§ **Action item**:
Nothing but the pictures should be dropped when the records are transcribed word for word.

##### The data

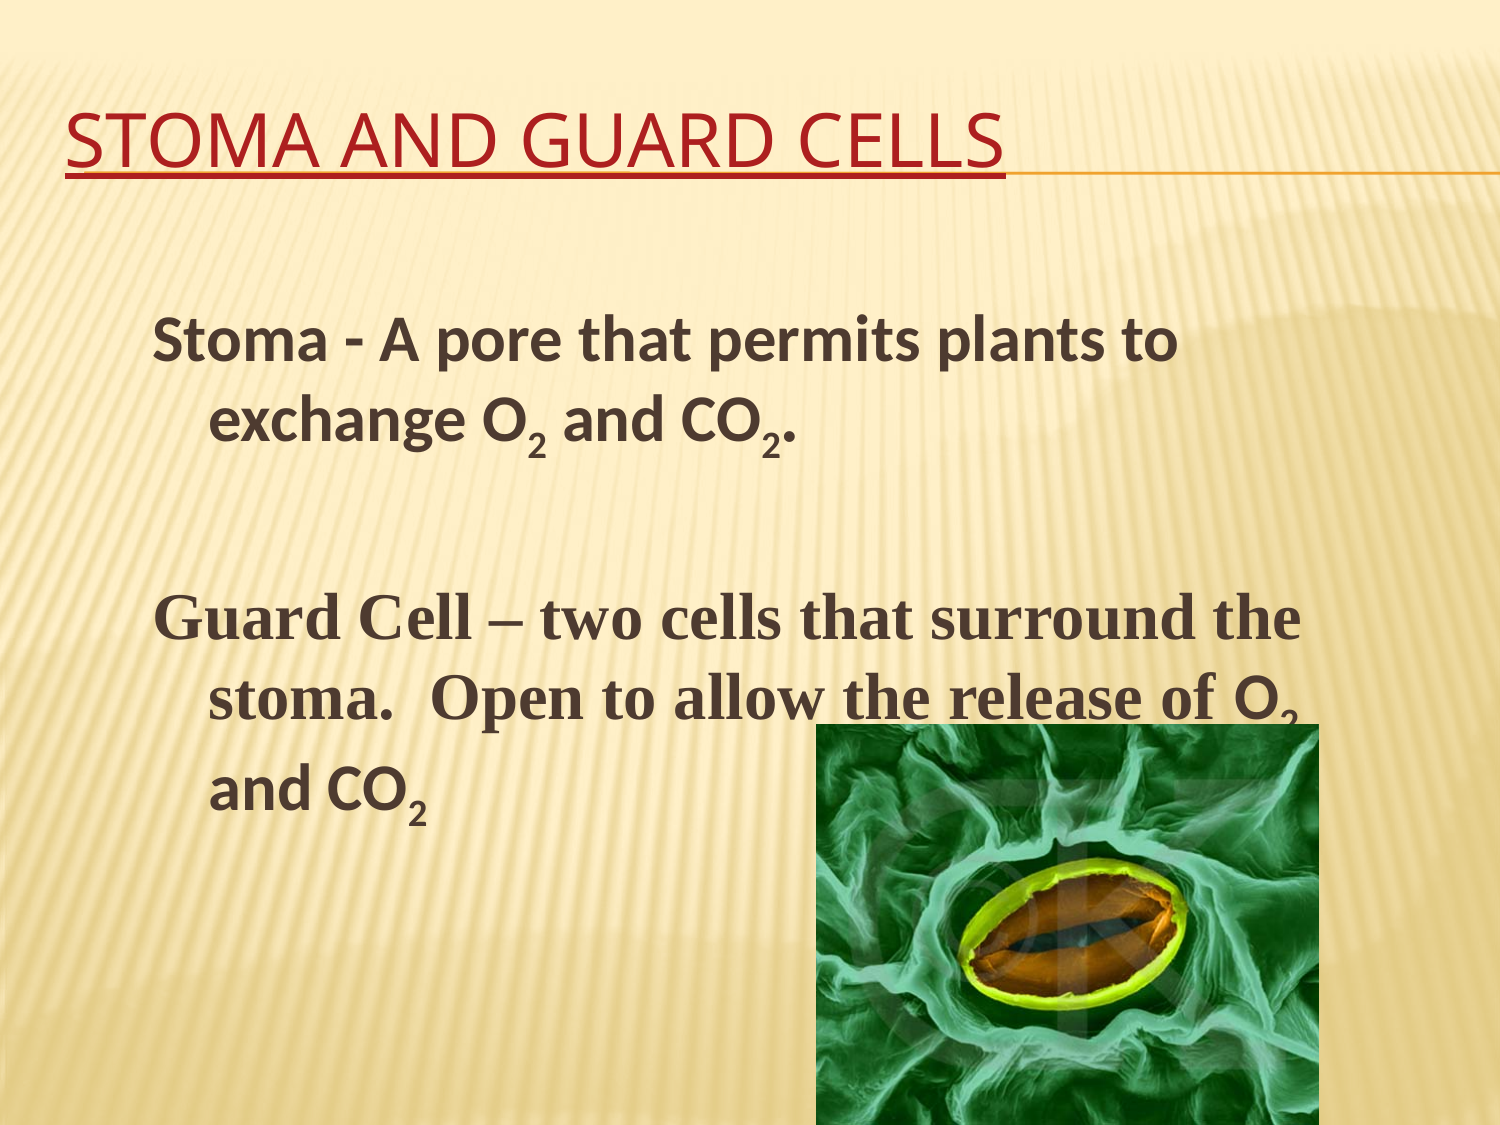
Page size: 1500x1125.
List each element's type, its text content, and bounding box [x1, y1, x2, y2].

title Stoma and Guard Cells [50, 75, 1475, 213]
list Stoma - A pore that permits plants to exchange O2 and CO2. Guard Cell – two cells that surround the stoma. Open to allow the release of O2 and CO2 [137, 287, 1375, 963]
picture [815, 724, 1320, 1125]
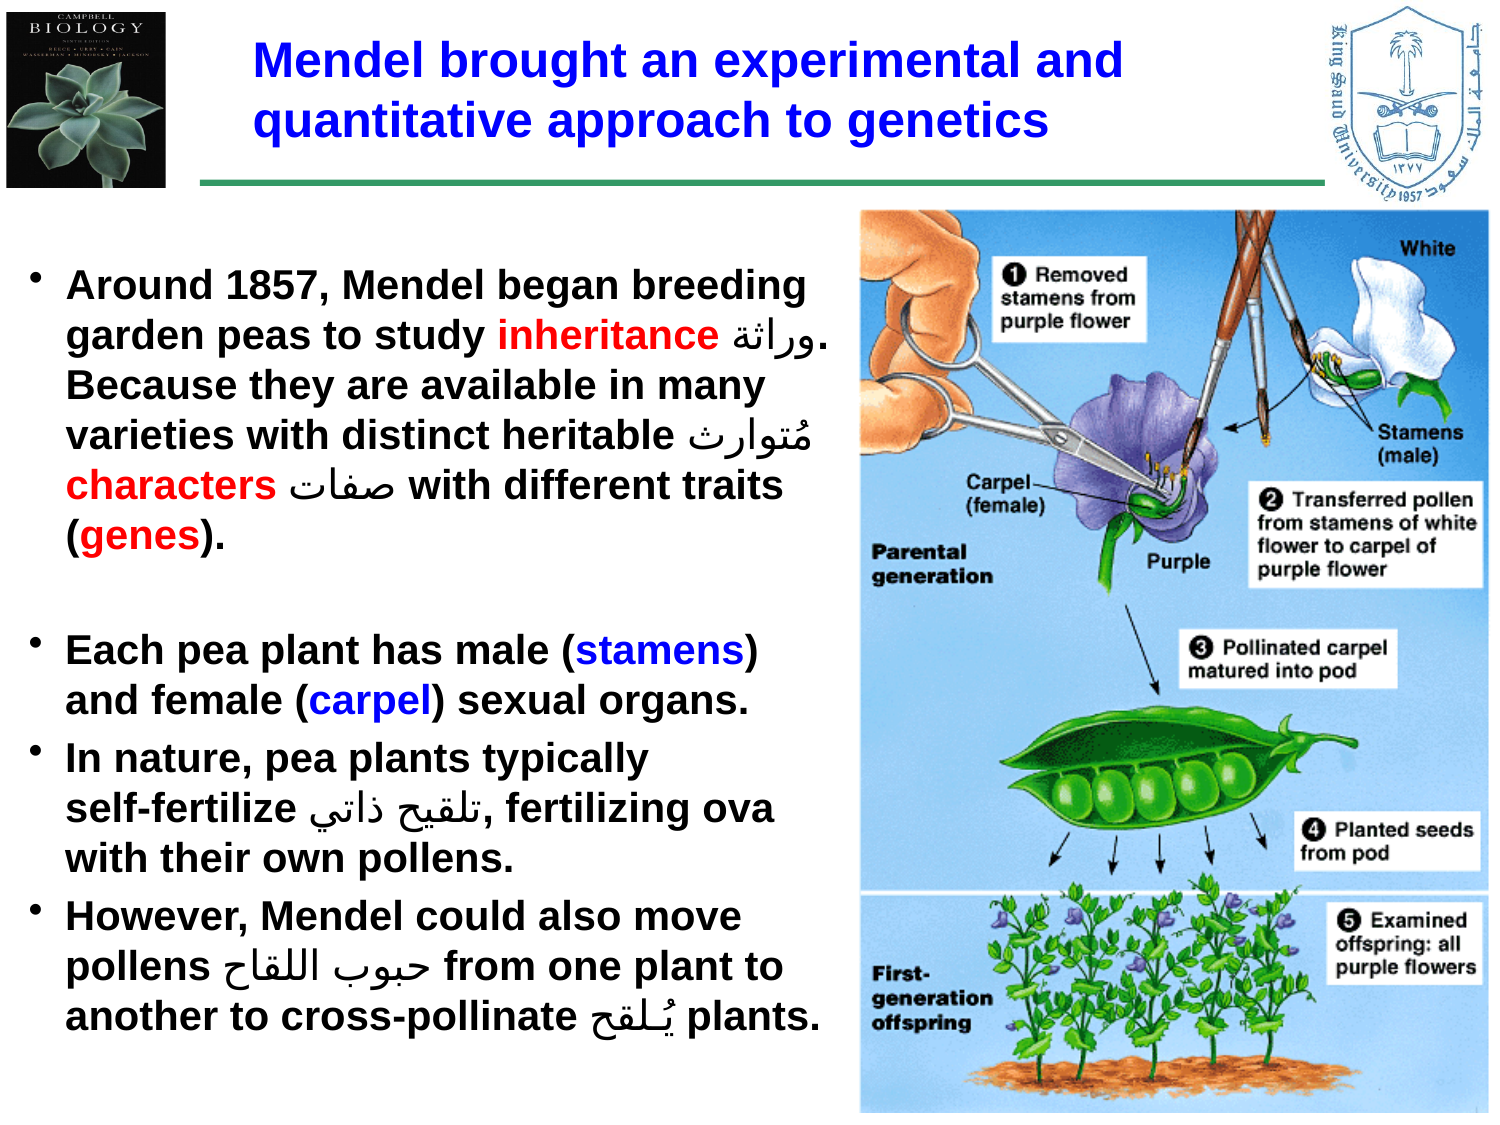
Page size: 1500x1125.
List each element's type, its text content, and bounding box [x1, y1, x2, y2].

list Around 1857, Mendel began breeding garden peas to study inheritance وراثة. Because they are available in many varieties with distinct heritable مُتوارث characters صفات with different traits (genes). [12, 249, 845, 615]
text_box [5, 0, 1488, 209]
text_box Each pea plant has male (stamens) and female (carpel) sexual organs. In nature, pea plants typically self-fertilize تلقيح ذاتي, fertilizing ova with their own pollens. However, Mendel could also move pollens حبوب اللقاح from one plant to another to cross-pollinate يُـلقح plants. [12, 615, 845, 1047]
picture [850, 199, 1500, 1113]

##########

§ **Answer area**:
Page size: 1500x1125.
List each element's type, its text content, and bounding box [x1, y1, x2, y2].

title Stoma and Guard Cells [50, 75, 1475, 213]
list Stoma - A pore that permits plants to exchange O2 and CO2. Guard Cell – two cells that surround the stoma. Open to allow the release of O2 and CO2 [137, 287, 1375, 963]
picture [815, 724, 1320, 1125]
Page size: 1500x1125.
List each element's type, its text content, and bounding box [x1, y1, x2, y2].

list Around 1857, Mendel began breeding garden peas to study inheritance وراثة. Because they are available in many varieties with distinct heritable مُتوارث characters صفات with different traits (genes). [12, 249, 845, 615]
text_box [5, 0, 1488, 209]
text_box Each pea plant has male (stamens) and female (carpel) sexual organs. In nature, pea plants typically self-fertilize تلقيح ذاتي, fertilizing ova with their own pollens. However, Mendel could also move pollens حبوب اللقاح from one plant to another to cross-pollinate يُـلقح plants. [12, 615, 845, 1047]
picture [850, 199, 1500, 1113]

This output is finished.